Di beberapa negara dan kota-kota di Eropa, khususnya di Frankfurt Jerman, terbentuklah komunitas Muslim Indonesia, Turki, Maroko, Pakistan, Bangladesh, Bosnia, dan lain-lain. 

photo
Kaum Muslim Jerman menantikan saat berbuka puasa di sebuah masjid jami’ di Jerman.

Masing-masing komunitas itu, pada Ramadhan biasanya mengadakan acara iftar dan salat tarawih bersama. Masing-masing komunitas Muslim terbuka menerima Muslim yang lain, jika ada saudaranya yang mau datang dan bergabung bersama mereka. Dengan dasar itu, kita bisa melakukan safari Ramadhan dari satu masjid ke masjid yang lainnya. 

Pada dasarnya setiap Muslim itu bersaudara, maka setiap komunitas senang jika ada tamu saudaranya dari bangsa lain datang bergabung bersama mereka. 

Di masing masing komunitas itu, terdapat juga warga negara setempat, apakah karena diajak oleh pasangannya karena perkawinan campur antarbangsa sehingga salah satu pasangannya dan anak-anak mereka warga negara setempat. Ada warga negara setempat karena pindah menjadi warga negara, tetapi mereka tetap suka berkumpul dengan komunitas bangsa asalnya.

Saat kita bergabung dengan komunitas lain, terasa indahnya persaudaraan itu. Kita dapat merasakan nikmatnya bersaudara. Mereka menyambut baik kita dengan ramah tamah, mendahulukan kita saat makan bersama, dan memberi kesempatan lebih dulu kepada kita saat berwudhu, shalat, dan lain-lain.

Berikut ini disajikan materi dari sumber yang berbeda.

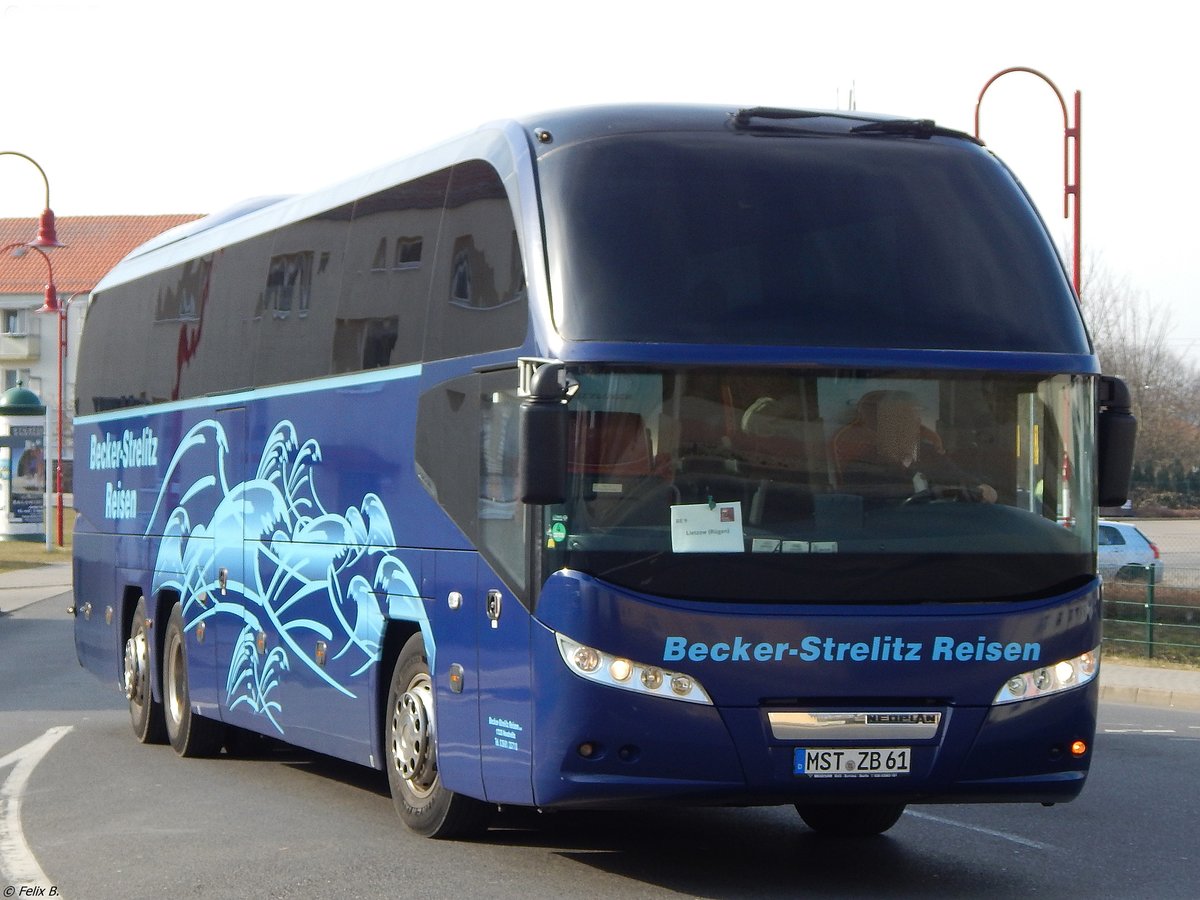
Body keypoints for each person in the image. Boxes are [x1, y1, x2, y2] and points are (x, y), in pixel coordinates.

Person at [838, 391, 997, 505]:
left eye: (910, 421)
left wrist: (984, 488)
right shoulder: (862, 464)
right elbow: (854, 510)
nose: (904, 428)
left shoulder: (930, 454)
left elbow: (962, 480)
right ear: (882, 426)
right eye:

Di saat-saat indah itu, banyak kenangan dan pemandangan yang kita lihat dan rasakan, makanan lezat yang beda cita rasanya, cara makannya, lingkungan yang beda susananya, berbeda bentuk wajah dan fisiknya, bahasanya, cara beribadahnya yang terdang ada bedanya sedikit teknisnya, tapi dasarnya sama.

Kita juga dapat melihat suatu kreasi yang jika diterapkan di lingkungan kita akan jadi sempurna, seperti tempat wudu, fasilitasnya, cara mengorganisi pertemuan, cara mengumpulkan dana, dan lain-lain.  

Kita akan banyak tahu jika rajin berbicara, tukar menukar informasi, dan pengalaman saat bertemu dengan mereka. Untuk memulai pembicaraan, kita yang harus mulai duluan menegur sapa, umumnya mereka bisa berbahasa Inggris, khususnya kalangan muda yang terpelajar. 

Jika kebetulan saling tidak bisa berbahasa yang sama, maka cukup merasakan hangatnya ketika bersalaman dan mengucapkan ucapan salam yang sama dengan bahasa tubuh dan senyuman, sebagai tanda rasa hormat dan kasih sayang. Bagi yang penasaran silakan mencoba sambil uji nyali.

* Anggota Komisi Pendidikan Kader Ulama (PKU) Mejelis Ulama Indonesia (MUI) bertugas di Jerman.